• **Task item**:
Establish how many lines in the records below include the word "best"; respond with that number only.

• **Data in this exercise**:
<<<<

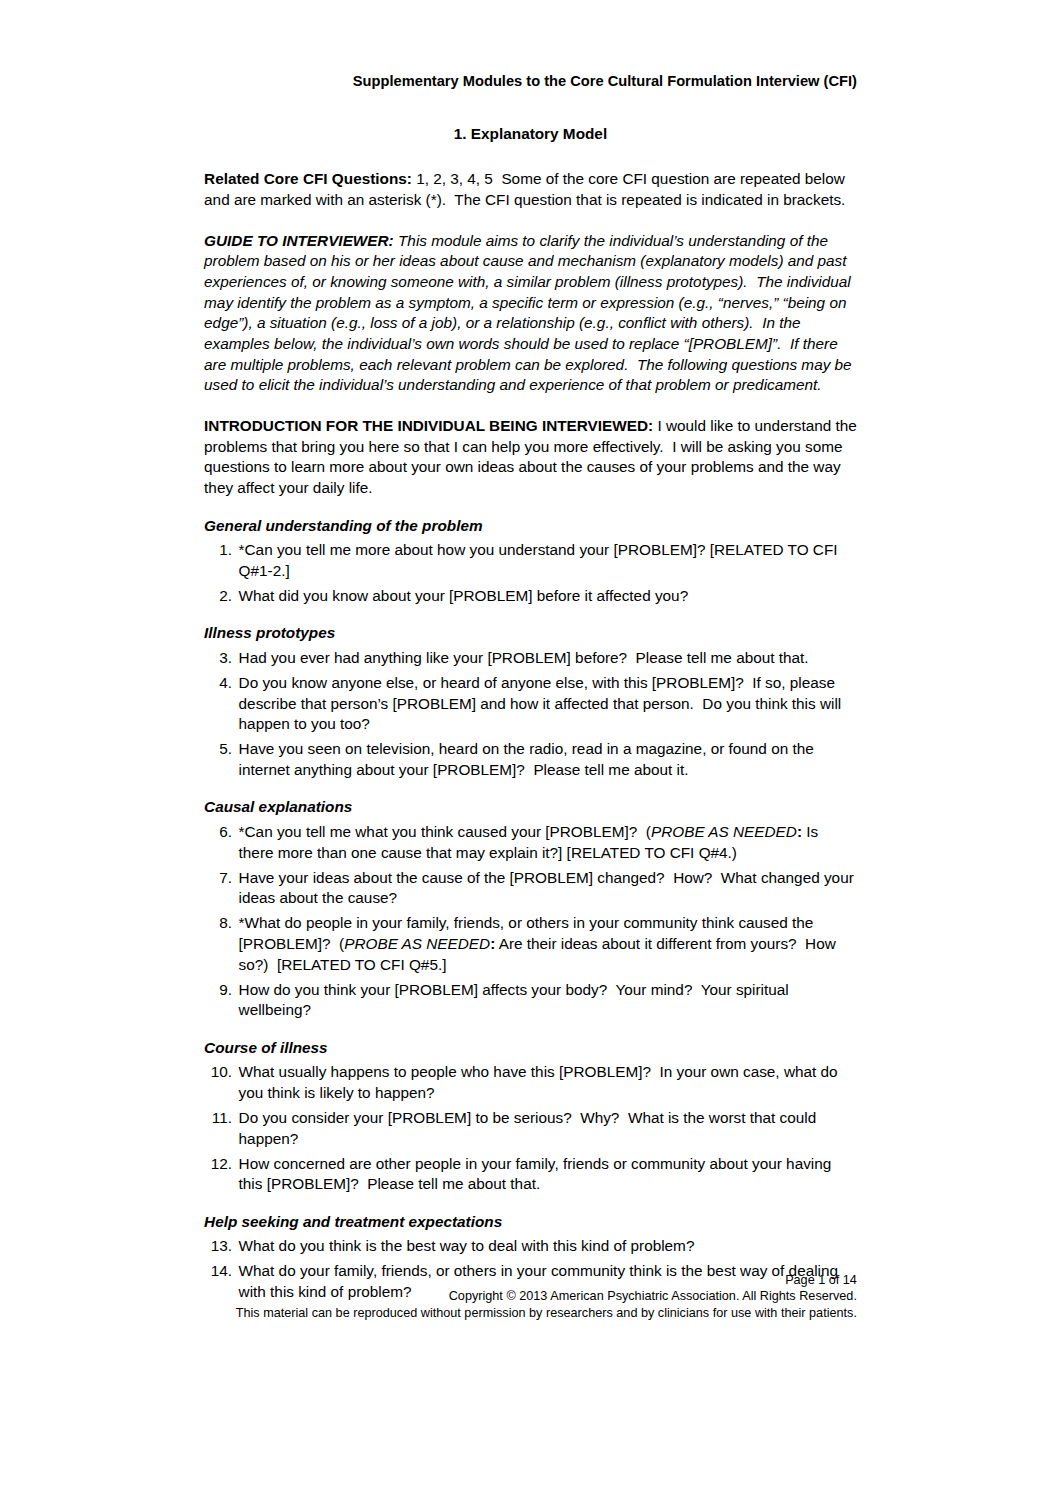Supplementary Modules to the Core Cultural Formulation Interview (CFI)
1. Explanatory Model
Related Core CFI Questions: 1, 2, 3, 4, 5 Some of the core CFI question are repeated below and are marked with an asterisk (*). The CFI question that is repeated is indicated in brackets.
GUIDE TO INTERVIEWER: This module aims to clarify the individual’s understanding of the problem based on his or her ideas about cause and mechanism (explanatory models) and past experiences of, or knowing someone with, a similar problem (illness prototypes). The individual may identify the problem as a symptom, a specific term or expression (e.g., “nerves,” “being on edge”), a situation (e.g., loss of a job), or a relationship (e.g., conflict with others). In the examples below, the individual’s own words should be used to replace “[PROBLEM]”. If there are multiple problems, each relevant problem can be explored. The following questions may be used to elicit the individual’s understanding and experience of that problem or predicament.
INTRODUCTION FOR THE INDIVIDUAL BEING INTERVIEWED: I would like to understand the problems that bring you here so that I can help you more effectively. I will be asking you some questions to learn more about your own ideas about the causes of your problems and the way they affect your daily life.
General understanding of the problem
*Can you tell me more about how you understand your [PROBLEM]? [RELATED TO CFI Q#1-2.]
What did you know about your [PROBLEM] before it affected you?
Illness prototypes
Had you ever had anything like your [PROBLEM] before? Please tell me about that.
Do you know anyone else, or heard of anyone else, with this [PROBLEM]? If so, please describe that person’s [PROBLEM] and how it affected that person. Do you think this will happen to you too?
Have you seen on television, heard on the radio, read in a magazine, or found on the internet anything about your [PROBLEM]? Please tell me about it.
Causal explanations
*Can you tell me what you think caused your [PROBLEM]? (PROBE AS NEEDED: Is there more than one cause that may explain it?] [RELATED TO CFI Q#4.)
Have your ideas about the cause of the [PROBLEM] changed? How? What changed your ideas about the cause?
*What do people in your family, friends, or others in your community think caused the [PROBLEM]? (PROBE AS NEEDED: Are their ideas about it different from yours? How so?) [RELATED TO CFI Q#5.]
How do you think your [PROBLEM] affects your body? Your mind? Your spiritual wellbeing?
Course of illness
What usually happens to people who have this [PROBLEM]? In your own case, what do you think is likely to happen?
Do you consider your [PROBLEM] to be serious? Why? What is the worst that could happen?
How concerned are other people in your family, friends or community about your having this [PROBLEM]? Please tell me about that.
Help seeking and treatment expectations
What do you think is the best way to deal with this kind of problem?
What do your family, friends, or others in your community think is the best way of dealing with this kind of problem?
Page 1 of 14 Copyright © 2013 American Psychiatric Association. All Rights Reserved. This material can be reproduced without permission by researchers and by clinicians for use with their patients.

>>>>

• **Answer space**:
2